| TO DO |
Beginning with the line that contains "table_cell [177, 885, 336, 1015]" in the material below, print each line exactly until the line that contains "table_cell [929, 819, 1063, 884]" has been printed, then stop.

| GIVEN INFORMATION |

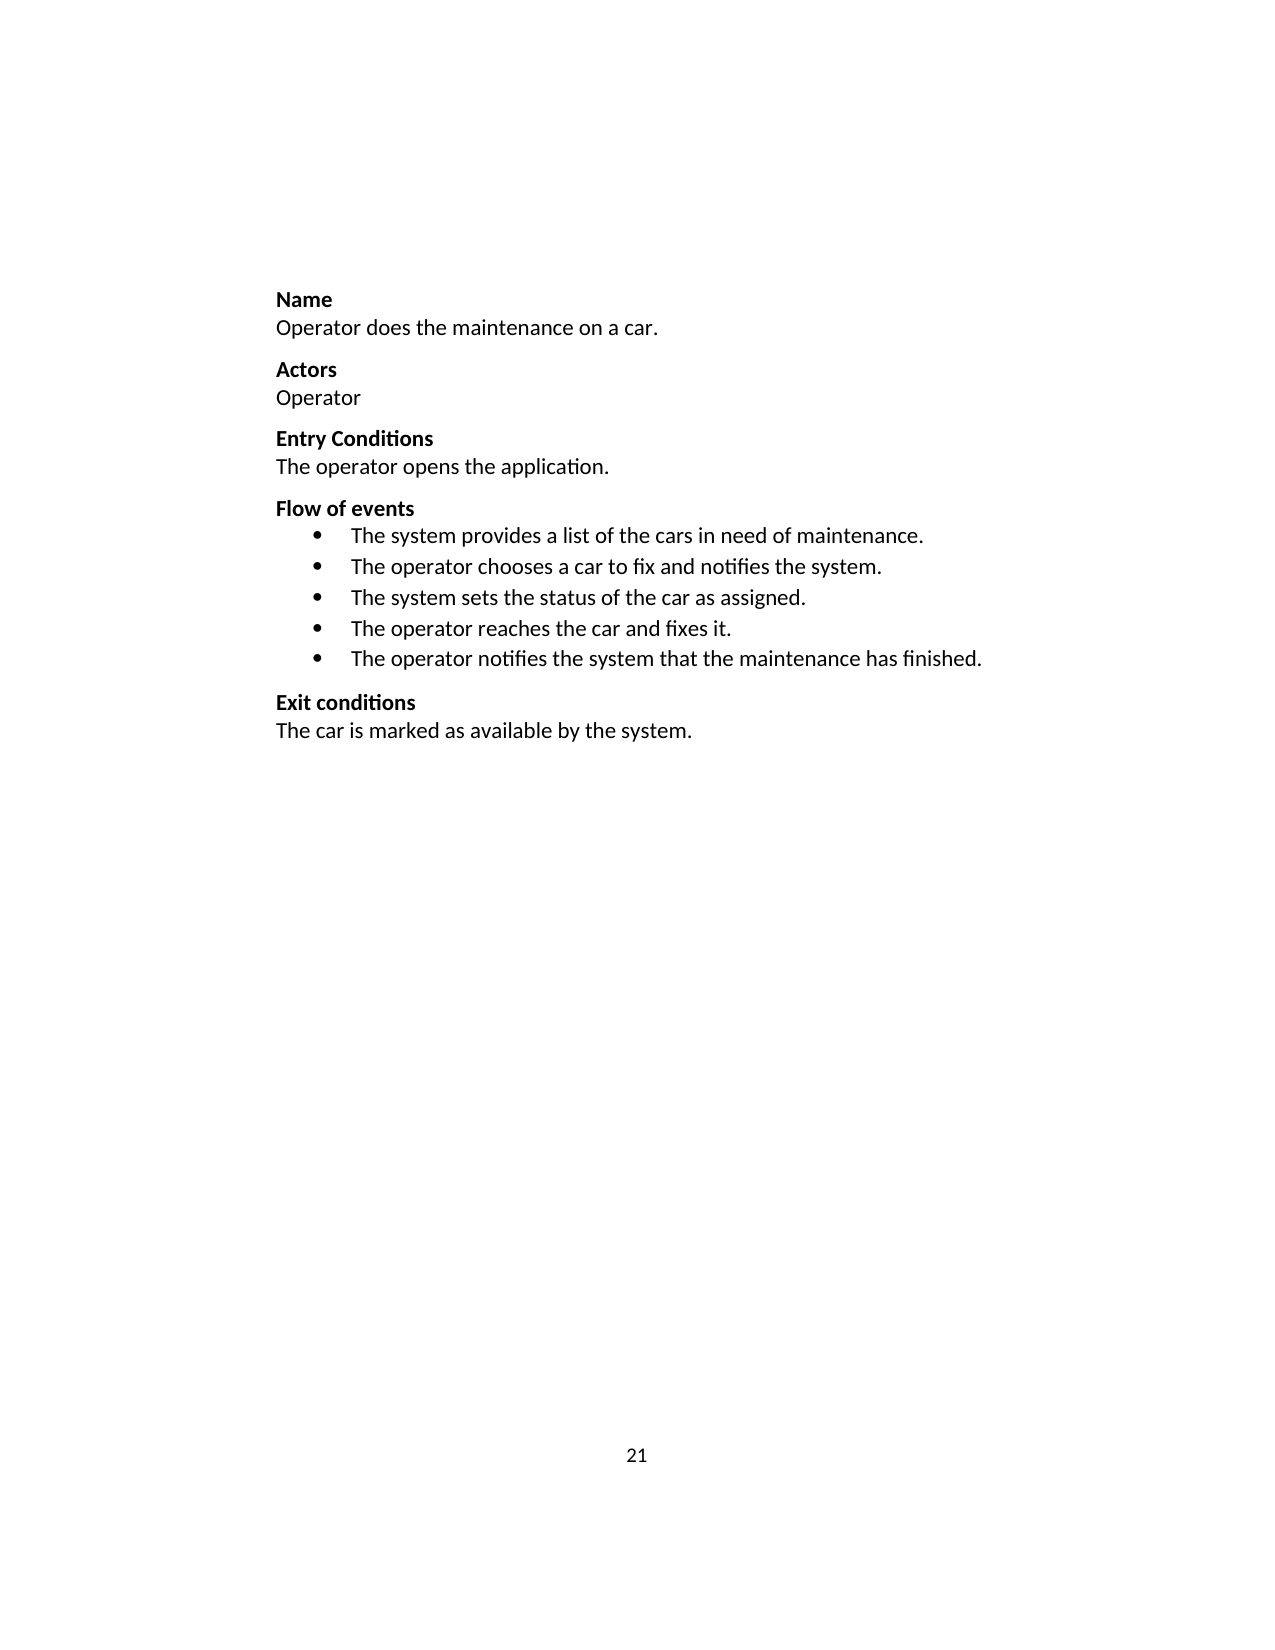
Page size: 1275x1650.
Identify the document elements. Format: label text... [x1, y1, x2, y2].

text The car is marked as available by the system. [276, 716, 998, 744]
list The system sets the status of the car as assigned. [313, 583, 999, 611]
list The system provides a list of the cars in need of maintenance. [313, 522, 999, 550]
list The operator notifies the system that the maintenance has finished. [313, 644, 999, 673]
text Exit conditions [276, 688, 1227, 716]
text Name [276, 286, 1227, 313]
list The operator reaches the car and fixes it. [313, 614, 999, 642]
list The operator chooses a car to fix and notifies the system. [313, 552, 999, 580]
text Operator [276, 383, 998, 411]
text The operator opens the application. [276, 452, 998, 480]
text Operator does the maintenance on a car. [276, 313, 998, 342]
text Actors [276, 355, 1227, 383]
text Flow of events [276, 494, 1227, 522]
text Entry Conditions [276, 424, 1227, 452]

==

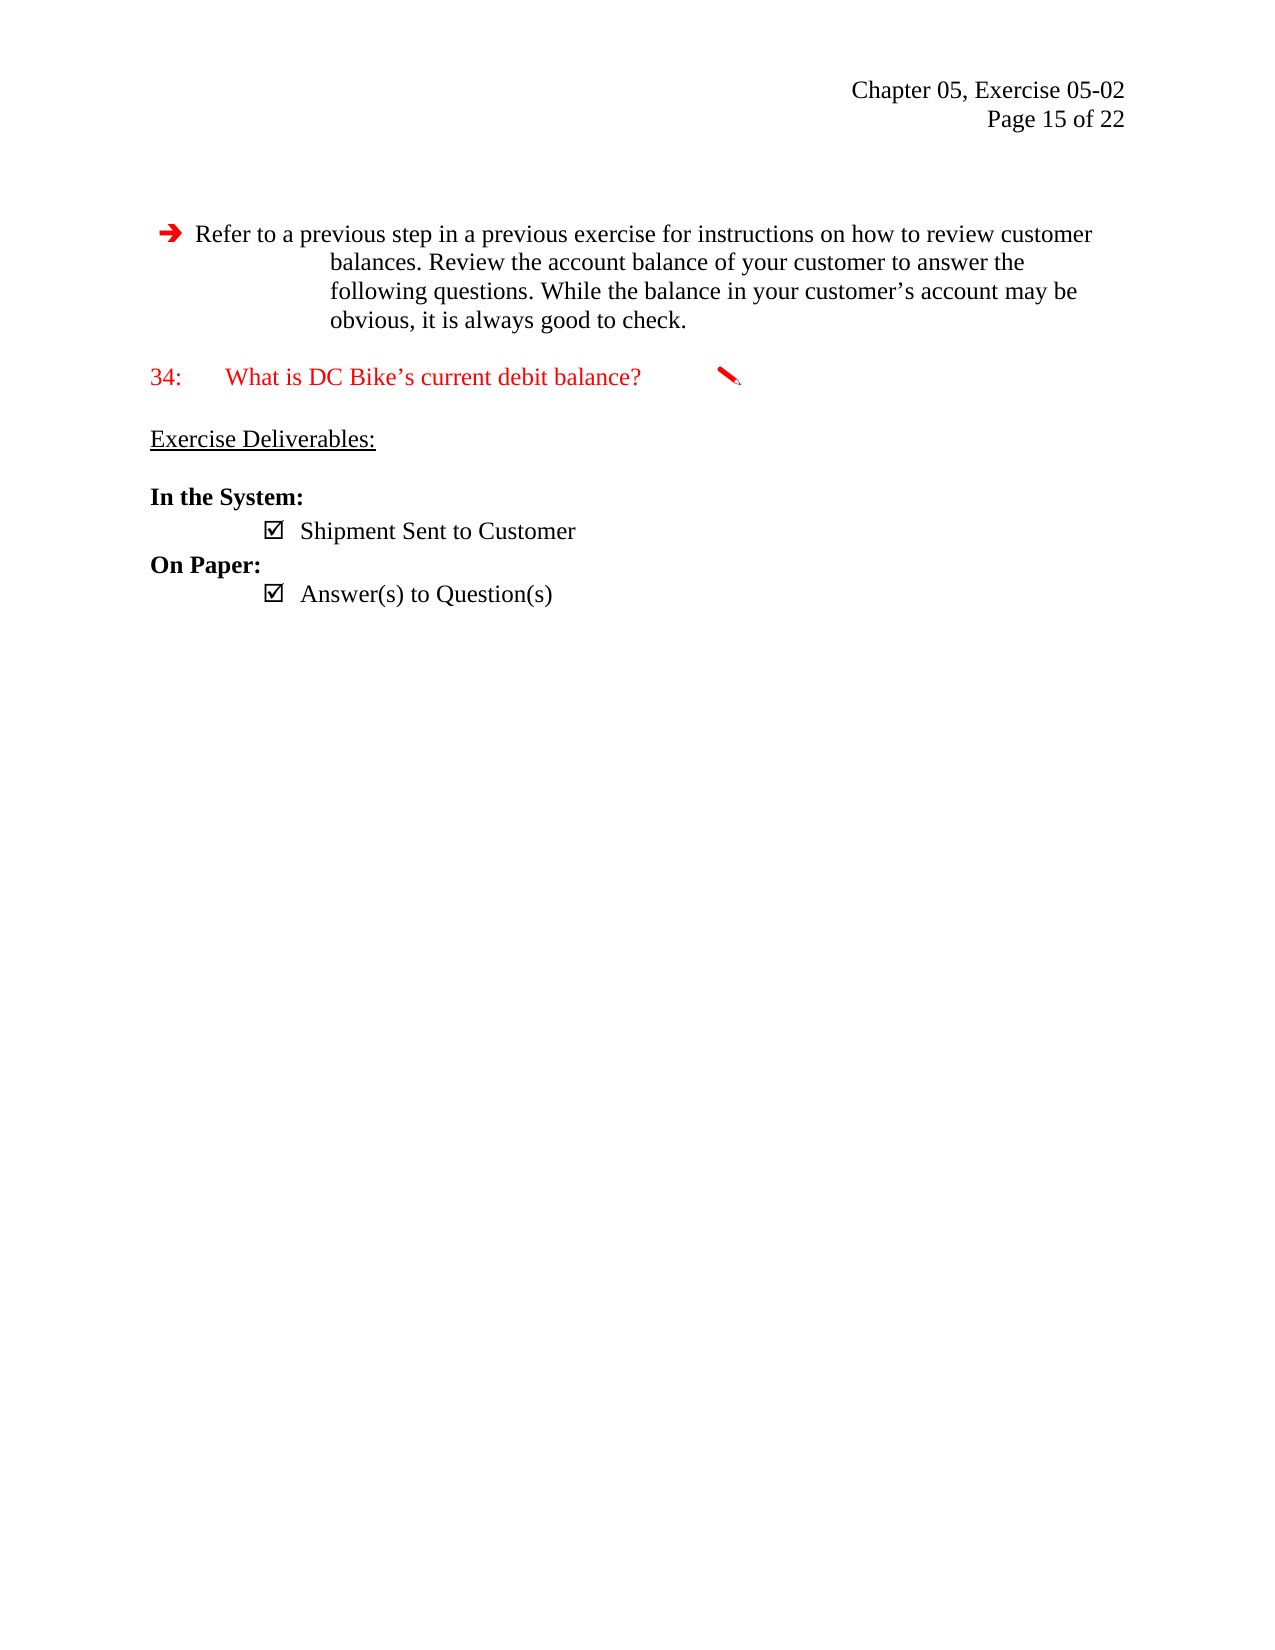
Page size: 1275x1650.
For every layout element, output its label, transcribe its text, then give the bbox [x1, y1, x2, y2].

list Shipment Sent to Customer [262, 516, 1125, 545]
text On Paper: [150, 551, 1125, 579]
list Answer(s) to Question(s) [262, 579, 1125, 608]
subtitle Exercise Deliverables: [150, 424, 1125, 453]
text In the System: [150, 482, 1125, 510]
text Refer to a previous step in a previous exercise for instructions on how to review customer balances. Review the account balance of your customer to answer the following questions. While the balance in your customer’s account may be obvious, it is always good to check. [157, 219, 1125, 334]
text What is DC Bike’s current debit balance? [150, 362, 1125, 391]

---

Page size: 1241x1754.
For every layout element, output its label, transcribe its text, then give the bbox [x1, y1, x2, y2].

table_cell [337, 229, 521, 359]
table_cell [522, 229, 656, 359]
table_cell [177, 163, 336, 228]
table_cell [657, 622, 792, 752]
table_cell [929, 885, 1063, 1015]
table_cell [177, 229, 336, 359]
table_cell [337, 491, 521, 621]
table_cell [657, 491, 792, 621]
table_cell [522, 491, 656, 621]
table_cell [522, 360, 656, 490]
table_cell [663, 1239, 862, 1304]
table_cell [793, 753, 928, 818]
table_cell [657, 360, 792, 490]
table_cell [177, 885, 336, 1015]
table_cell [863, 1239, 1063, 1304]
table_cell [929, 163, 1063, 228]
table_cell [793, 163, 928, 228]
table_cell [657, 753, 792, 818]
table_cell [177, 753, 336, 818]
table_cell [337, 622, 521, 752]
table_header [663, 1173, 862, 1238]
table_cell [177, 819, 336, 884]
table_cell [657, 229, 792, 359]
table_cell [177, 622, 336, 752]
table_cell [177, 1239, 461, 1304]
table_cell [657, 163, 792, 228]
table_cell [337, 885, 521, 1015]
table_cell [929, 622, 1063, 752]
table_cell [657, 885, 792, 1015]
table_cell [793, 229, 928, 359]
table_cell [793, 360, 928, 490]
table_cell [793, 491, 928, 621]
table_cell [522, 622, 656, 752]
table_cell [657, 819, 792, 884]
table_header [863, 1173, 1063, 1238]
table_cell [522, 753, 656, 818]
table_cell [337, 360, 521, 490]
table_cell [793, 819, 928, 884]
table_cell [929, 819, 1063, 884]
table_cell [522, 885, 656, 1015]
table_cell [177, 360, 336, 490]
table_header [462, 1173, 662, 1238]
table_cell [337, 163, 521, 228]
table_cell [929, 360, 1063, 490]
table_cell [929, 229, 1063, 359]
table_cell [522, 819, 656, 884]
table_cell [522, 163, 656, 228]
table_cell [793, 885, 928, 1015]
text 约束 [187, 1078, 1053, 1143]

| ANSWER BELOW |
table_cell [177, 885, 336, 1015]
table_cell [863, 1239, 1063, 1304]
table_cell [929, 163, 1063, 228]
table_cell [793, 163, 928, 228]
table_cell [657, 753, 792, 818]
table_cell [177, 753, 336, 818]
table_cell [337, 622, 521, 752]
table_header [663, 1173, 862, 1238]
table_cell [177, 819, 336, 884]
table_cell [657, 229, 792, 359]
table_cell [177, 622, 336, 752]
table_cell [177, 1239, 461, 1304]
table_cell [657, 163, 792, 228]
table_cell [337, 885, 521, 1015]
table_cell [929, 622, 1063, 752]
table_cell [657, 885, 792, 1015]
table_cell [793, 229, 928, 359]
table_cell [793, 360, 928, 490]
table_cell [793, 491, 928, 621]
table_cell [522, 622, 656, 752]
table_cell [657, 819, 792, 884]
table_header [863, 1173, 1063, 1238]
table_cell [522, 753, 656, 818]
table_cell [337, 360, 521, 490]
table_cell [793, 819, 928, 884]
table_cell [929, 819, 1063, 884]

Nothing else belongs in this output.